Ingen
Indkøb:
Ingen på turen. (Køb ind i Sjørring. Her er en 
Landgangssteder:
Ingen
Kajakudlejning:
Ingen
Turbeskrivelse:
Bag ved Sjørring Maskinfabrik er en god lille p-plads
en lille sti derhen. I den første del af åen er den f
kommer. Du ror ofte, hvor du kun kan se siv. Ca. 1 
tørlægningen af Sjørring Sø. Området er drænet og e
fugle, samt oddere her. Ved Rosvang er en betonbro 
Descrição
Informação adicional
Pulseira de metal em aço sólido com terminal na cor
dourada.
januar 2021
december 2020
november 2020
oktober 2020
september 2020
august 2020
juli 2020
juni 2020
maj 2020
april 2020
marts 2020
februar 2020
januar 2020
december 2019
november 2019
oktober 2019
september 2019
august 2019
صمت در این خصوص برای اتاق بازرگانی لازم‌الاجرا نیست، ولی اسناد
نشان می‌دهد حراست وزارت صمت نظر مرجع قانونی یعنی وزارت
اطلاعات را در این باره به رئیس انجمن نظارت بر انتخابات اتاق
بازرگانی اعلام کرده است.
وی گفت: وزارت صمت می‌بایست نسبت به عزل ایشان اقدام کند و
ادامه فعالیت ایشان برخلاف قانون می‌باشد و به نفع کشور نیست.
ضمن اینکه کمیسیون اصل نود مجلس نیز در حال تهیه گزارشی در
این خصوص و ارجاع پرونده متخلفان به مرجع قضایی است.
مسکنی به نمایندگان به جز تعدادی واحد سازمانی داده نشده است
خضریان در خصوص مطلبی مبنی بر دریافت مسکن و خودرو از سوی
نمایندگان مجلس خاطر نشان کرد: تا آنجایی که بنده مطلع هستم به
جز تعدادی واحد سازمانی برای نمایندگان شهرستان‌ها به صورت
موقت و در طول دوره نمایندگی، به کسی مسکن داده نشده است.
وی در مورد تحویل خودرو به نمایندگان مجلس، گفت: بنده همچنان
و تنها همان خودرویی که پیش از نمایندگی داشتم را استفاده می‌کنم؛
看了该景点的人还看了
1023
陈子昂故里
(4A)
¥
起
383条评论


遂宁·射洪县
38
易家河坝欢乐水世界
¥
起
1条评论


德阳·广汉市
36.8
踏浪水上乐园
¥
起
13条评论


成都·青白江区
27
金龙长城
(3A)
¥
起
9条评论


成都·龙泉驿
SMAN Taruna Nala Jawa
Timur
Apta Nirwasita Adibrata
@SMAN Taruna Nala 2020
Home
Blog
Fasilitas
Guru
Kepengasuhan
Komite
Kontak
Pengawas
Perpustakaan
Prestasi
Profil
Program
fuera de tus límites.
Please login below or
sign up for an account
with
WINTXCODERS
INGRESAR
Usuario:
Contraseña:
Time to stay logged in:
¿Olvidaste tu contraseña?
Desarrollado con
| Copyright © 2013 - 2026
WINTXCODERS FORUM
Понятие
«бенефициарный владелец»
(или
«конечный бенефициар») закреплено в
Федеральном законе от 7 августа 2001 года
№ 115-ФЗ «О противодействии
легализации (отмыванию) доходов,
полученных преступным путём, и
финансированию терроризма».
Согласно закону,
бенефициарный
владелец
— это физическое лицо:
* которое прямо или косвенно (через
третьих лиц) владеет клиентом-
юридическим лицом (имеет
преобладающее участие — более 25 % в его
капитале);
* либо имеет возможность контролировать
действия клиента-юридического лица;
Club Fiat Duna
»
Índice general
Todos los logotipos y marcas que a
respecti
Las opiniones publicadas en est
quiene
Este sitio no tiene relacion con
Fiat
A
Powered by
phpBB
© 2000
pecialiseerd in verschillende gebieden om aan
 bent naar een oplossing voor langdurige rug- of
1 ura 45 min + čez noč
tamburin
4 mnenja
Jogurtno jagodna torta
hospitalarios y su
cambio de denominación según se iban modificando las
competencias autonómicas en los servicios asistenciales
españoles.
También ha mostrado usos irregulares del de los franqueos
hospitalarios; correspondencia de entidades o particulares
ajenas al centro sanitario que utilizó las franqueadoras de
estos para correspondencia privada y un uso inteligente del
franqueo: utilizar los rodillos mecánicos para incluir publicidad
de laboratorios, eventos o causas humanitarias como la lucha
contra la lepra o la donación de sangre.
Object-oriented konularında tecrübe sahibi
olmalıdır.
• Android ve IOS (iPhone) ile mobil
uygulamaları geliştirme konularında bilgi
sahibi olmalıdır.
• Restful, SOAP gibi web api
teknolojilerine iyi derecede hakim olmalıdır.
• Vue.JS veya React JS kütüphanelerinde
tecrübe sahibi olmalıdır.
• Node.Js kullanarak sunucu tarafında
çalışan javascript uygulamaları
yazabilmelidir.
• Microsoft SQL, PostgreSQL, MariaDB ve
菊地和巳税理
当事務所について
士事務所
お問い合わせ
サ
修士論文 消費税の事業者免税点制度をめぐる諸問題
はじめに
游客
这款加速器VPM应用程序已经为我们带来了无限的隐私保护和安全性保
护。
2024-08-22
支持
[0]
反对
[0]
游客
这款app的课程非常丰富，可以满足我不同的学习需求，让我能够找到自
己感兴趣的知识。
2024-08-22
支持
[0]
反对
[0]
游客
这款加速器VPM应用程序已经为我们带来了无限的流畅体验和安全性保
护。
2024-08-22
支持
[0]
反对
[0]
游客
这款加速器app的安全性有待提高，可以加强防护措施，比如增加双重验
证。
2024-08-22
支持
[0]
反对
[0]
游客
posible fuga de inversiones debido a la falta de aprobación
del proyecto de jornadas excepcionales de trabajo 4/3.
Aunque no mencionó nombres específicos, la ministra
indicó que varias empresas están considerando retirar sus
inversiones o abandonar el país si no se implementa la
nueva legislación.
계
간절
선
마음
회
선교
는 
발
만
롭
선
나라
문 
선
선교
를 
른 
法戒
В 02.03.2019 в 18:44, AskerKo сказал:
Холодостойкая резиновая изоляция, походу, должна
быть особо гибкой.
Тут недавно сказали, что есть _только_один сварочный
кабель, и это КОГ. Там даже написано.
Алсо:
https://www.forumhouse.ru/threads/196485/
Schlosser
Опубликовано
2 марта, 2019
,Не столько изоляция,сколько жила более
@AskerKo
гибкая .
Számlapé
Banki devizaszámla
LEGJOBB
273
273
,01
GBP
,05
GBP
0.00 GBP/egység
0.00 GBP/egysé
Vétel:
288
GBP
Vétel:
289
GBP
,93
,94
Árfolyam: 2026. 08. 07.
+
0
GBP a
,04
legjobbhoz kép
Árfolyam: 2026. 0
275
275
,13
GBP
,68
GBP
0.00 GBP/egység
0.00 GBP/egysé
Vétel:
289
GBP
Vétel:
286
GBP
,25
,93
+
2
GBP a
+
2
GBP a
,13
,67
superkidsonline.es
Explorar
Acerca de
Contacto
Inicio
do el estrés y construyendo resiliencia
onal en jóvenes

■ ■ ■ ■ ■ ■ ■

## ACTION ITEM:
Show the lines of the entries that include the string "برای", copying each in full.

## SOLUTION TO THE PROBLEM:
صمت در این خصوص برای اتاق بازرگانی لازم‌الاجرا نیست، ولی اسناد
جز تعدادی واحد سازمانی برای نمایندگان شهرستان‌ها به صورت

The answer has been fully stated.